(Beginning of Passage for review)
Verdict
Samsung’s latest Odyssey gaming monitor crams the brand’s latest Quantum Dot OLED technology, a full 4K pixel count, a cutting edge dynamic cooling system and class-leading anti-glare technology into a 27-inch 16:9 screen – and the results are glorious. Especially if you’re after a screen that can deliver beautiful video as well as ultra-immersive gaming.
-
Fantastic contrast and colour -
Class-leading anti-glare technology -
Premium and flexible design
-
No 480Hz support -
Fiddly control system and no remote
Key Features
-
QD OLED panel
The Quantum Dot version of OLED technology used in the S27FG810S delivers pure RGB colours -
Anti-Glare screen
The S27FG810S carries an advanced anti-glare screen coating that excludes almost all light pollution and reflections -
OLED Safeguard+ technology
A dynamic cooling system based on pulsating heat pipe technology delivers advanced protection against OLED’s potential image burn in issues
Introduction
Samsung’s Odyssey range of gaming monitors comes in just about every shape, size, resolution and display technology you can think of – and at a wide range of prices, too.
Whether you want a 49-inch super-wide, ultra-bright curved LCD screen or a 16:9 27-inch flat OLED smart monitor able to double up as TV, Samsung’s got it covered. Along with pretty much everything in between.
This ‘something for everyone’ approach has particularly hit its stride since the brand started making monitors using its home-grown Quantum Dot OLED technology that’s capable of delivering vibrant and pure RGB colours.
The S27FG810S I’m looking at deploys this QD OLED approach, but in an unusually compact 27-inch screen sold at a relatively affordable (£1,099) price.
Design
- Premium metallic build quality and finish
- Impressively flexible set up and optional backlighting
- Good connectivity
The S27FG810S follows the established Odyssey 16:9 OLED template to a tee. Which is fine with me, as it delivers a beautiful combination of stylish minimalist lines and excellent build quality, complete with a premium metallic finish for the hexagonal desktop stand and the screen’s outer trim.
The attractive rounded sculpting of the rear side is set off by a crisp silver finish, while a roster of LEDs encircling the point where the stand attaches to the screen’s rear add eye-catching and immersive coloured lighting to your gaming experience. You can turn this Infinity lighting system off, if you want to save a bit of running power or you’re just not a fan.
(End of Passage for review)
(Beginning of Supplied information)
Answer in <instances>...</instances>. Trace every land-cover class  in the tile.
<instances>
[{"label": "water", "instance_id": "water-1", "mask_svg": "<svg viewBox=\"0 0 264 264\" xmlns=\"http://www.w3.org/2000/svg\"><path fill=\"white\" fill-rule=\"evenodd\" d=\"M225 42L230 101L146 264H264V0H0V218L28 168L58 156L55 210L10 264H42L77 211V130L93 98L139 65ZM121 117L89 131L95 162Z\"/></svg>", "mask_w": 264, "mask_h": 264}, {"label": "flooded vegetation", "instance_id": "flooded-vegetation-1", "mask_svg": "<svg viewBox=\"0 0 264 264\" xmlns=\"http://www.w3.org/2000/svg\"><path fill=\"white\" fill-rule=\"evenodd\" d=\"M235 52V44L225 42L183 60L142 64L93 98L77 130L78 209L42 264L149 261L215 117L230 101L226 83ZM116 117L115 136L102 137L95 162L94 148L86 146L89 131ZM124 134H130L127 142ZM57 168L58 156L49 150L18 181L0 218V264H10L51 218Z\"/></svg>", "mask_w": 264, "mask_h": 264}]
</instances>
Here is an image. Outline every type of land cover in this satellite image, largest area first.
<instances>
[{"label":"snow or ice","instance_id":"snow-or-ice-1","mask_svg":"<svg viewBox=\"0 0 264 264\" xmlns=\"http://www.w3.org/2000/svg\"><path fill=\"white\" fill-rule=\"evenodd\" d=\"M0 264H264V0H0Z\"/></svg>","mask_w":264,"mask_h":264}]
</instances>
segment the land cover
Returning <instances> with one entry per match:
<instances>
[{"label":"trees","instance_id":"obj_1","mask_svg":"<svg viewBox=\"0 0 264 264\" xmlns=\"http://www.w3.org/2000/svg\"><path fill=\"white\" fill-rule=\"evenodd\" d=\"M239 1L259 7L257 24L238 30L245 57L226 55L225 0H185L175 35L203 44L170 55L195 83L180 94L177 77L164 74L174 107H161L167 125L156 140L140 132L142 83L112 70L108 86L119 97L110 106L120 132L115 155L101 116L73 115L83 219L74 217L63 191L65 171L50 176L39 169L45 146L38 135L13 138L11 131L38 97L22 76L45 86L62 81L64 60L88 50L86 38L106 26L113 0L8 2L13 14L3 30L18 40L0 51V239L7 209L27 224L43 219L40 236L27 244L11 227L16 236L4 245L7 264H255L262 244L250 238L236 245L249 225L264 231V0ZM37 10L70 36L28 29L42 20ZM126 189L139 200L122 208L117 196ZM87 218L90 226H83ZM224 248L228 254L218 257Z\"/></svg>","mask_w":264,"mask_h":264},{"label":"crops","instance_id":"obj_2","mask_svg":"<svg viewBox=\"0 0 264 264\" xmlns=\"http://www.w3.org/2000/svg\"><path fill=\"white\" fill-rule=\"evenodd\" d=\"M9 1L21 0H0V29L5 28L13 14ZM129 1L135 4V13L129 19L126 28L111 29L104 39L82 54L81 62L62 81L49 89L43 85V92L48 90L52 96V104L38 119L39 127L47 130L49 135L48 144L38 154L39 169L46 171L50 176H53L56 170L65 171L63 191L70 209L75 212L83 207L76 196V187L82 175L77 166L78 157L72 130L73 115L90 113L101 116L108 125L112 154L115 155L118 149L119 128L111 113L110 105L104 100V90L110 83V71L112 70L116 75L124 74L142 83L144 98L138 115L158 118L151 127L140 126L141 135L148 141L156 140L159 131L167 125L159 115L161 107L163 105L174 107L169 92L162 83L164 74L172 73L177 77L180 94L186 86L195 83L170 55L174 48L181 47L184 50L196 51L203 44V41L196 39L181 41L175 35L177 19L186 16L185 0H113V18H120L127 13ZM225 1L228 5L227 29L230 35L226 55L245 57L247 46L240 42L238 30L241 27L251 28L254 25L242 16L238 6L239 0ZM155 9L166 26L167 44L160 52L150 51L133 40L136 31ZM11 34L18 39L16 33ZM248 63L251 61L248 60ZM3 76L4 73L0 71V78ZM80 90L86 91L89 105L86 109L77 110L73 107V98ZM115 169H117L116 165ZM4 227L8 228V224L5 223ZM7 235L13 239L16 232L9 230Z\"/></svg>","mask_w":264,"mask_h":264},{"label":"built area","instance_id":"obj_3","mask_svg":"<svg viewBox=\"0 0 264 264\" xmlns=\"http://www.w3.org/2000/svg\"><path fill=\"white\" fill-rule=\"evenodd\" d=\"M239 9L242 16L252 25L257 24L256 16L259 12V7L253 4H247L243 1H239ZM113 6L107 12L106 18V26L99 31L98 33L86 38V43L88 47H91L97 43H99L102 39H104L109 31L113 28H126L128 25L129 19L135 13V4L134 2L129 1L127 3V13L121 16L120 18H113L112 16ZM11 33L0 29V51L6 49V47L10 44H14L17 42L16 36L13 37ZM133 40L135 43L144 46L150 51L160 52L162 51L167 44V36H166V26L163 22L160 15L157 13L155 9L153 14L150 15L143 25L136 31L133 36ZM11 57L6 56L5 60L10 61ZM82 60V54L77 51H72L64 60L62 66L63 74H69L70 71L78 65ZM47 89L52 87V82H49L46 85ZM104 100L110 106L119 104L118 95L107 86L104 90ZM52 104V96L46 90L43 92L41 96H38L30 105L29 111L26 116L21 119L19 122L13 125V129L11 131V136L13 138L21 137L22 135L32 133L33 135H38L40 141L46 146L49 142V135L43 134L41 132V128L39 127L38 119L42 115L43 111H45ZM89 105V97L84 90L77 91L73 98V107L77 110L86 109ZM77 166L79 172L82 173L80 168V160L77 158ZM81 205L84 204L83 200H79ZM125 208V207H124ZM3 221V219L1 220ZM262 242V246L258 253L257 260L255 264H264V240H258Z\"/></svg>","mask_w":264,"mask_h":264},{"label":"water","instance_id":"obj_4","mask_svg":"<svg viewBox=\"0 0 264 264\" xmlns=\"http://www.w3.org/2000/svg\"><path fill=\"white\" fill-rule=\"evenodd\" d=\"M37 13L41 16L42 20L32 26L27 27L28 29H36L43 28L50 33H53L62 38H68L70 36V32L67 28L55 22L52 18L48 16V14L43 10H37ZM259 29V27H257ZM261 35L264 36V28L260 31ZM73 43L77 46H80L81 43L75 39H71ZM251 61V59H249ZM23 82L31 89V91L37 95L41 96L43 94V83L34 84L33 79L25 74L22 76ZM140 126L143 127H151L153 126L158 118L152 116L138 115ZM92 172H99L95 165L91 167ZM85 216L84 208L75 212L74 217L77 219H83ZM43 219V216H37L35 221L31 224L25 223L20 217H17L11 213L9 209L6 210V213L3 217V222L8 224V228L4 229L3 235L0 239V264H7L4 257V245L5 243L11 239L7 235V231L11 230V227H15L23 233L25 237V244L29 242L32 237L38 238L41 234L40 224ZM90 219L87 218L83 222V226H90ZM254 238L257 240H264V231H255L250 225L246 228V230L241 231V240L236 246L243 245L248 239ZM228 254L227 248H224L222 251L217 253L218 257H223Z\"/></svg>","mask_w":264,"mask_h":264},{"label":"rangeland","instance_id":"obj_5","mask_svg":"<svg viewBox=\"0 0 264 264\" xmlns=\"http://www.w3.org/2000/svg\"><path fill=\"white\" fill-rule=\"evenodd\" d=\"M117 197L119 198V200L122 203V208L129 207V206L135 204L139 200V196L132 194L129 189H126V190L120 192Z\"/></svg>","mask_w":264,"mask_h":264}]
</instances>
(End of Supplied information)
> Assignment
Duplicate the stretch of the monitor review from "Whether you want" through "everything in between.".

> Written response
Whether you want a 49-inch super-wide, ultra-bright curved LCD screen or a 16:9 27-inch flat OLED smart monitor able to double up as TV, Samsung’s got it covered. Along with pretty much everything in between.